Excerpted text:
Comment: Cigarette display ban hits British freedoms

Comment: Cigarette display ban hits British freedoms

The proposed banning of cigarette vending machines is another attack on British freedoms.

By Philip Davies

If the judicial review on the proposed banning of cigarette vending machines finds in favour this October, it will see another hammer-blow to the individual liberties of the people in this country.

If an individual wants to smoke, an activity which is perfectly legal, in a private establishment where those who attend do so of their own free will then they should be free to do so. The tobacco vending industry is only serving to meet this demand and this free choice; basic principles that have made this country a leader in democracy through the ability to exercise one’s own right to conduct their lives how they see fit – within reason.

The ban – mooted to help in the prevention of underage smoking – completely ignores the fact that less than one per cent of all cigarette sales in the UK come from vending machines; machines that are placed within licensed premises where underage persons are highly unlikely to frequent and are certainly not going to choose as an outlet to purchase, with vending cigarettes being amongst the most expensive to purchase.

The vending industry is worth around £450 million to our already beleaguered economy. Can we really do with this disappearing? What are we going to replace that amount of lost capital with?

We’re talking about the livelihoods of a large number of men, women and their families; families that have built businesses out of a legitimate trade aimed at those within their legal right to make a decision as to whether they smoke or not – and making it convenient to them to purchase in the places they visit and where the habit is associated.

Exercise: In the opinion piece on banning cigarette vending machines, what share of all UK cigarette sales comes from vending machines?

Information shown:
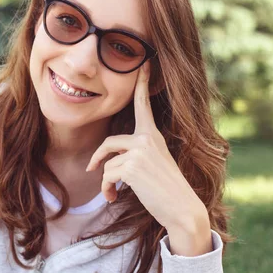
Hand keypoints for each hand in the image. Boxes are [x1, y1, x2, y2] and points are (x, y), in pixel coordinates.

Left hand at [86, 62, 211, 255]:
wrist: (182, 209)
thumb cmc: (167, 190)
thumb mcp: (154, 163)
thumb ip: (135, 153)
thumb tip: (107, 161)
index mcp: (153, 135)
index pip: (143, 105)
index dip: (141, 84)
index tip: (144, 64)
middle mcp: (147, 138)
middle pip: (109, 143)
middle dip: (97, 158)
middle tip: (90, 170)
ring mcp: (139, 151)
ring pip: (107, 163)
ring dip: (105, 181)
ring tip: (112, 192)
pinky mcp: (131, 166)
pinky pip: (107, 176)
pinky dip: (107, 189)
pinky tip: (114, 197)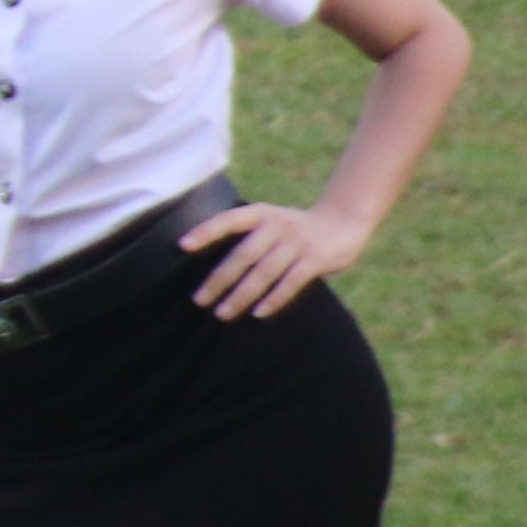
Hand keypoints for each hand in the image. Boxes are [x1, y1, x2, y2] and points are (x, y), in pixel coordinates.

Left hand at [181, 196, 365, 322]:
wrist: (344, 220)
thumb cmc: (294, 227)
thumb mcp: (269, 220)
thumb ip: (247, 235)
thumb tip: (211, 267)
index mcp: (260, 213)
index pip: (228, 220)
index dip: (206, 231)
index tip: (182, 246)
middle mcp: (277, 225)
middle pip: (243, 255)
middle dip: (219, 280)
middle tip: (199, 301)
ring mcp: (297, 242)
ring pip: (264, 273)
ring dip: (241, 295)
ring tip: (222, 313)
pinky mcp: (316, 259)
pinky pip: (291, 282)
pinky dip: (274, 299)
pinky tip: (258, 313)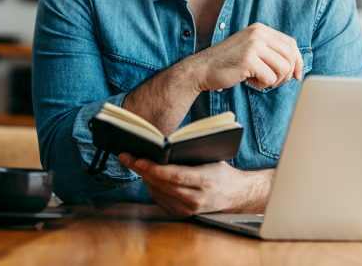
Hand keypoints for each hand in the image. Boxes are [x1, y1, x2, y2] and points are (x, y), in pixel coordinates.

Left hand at [118, 153, 271, 216]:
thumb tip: (162, 145)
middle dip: (141, 170)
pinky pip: (161, 200)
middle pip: (162, 185)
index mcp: (205, 182)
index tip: (137, 159)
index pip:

Result of this task: Less than one per cent.